Berkenaan dengan praktik LBGT dan pasangan yang tidak menikah, penyelenggaraan FIFA Qatar 2022 juga menyampaikan kalimat bernada “toleran” dan “open mind”
Kepala Eksekutif Piala Dunia Nasser al-Khater, mengatakan, “setiap penggemar dari jenis kelamin apa pun, orientasi seksual, agama, dan ras, harus yakin bahwa Qatar adalah salah satu negara paling aman di dunia, dan mereka semua akan diterima di negara tersebut, “ katanya, dalam kampanye 2019 lalu.
“Namun, mempertunjukkan kasih sayang di depan umum tidak disukai. Itu bukan bagian dari budaya mereka, dan itu berlaku untuk semua orang” pesannya.
Kalimat itu juga berlaku di sini – di Indonesia kita. LGBT tidak melanggar pidana dan KUHP, asalkan tidak memperlihatkannya terang terangan.
Orang Yunani dan Romawi, menyebutnya, “ngono yo ngono – ning ojo ngono”.
PESTA DJ – Menjelang dan selama penyelenggaraan Piala Dunia FIFA Festival Fan FIFA digelar di Taman Al Bidda. Saat dibuka, lebih dari 40.000 penggemar memadati arena, mengadirkan DJ klas dunia, pertunjukan kembang api dan penampilan mendebarkan dari lagu FIFA Fan Festival Tukoh Taka oleh Myriam Fares dan Maluma. Laki laki dan perempuan campur baur, “jejingkrakan”.

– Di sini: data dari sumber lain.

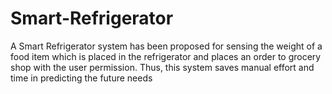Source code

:# Smart-Refrigerator

A Smart Refrigerator system has been proposed  for  sensing the  weight of  a food item which is placed in the refrigerator and places an order to grocery shop with the user permission. Thus, this system saves manual effort and time in predicting the future needs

Pesta Fan FIFA tampil sepanjang berlangsungnya Piala Dunia 2022. Selain menampilkan layar raksasa, siaran secara langsung pertandingan bola, juga menghadirkan artis artis klas dunia, menyajikan pilihan makanan dan minuman. Program program acara lengkapnya tersedia di web FIF.
Hassan AlThawadi, Sekretaris Jenderal, Supreme Committee for Delivery & Legacy, berkata: “Setiap hari selama turnamen (FIFA) berlangsung, ribuan penggemar dari seluruh dunia akan berkumpul di sini untuk bertemu dan menikmati sepak bola kelas atas – semuanya dalam suasana menakjubkan yang menampilkan Doha Corniche yang indah sebagai latar belakang.”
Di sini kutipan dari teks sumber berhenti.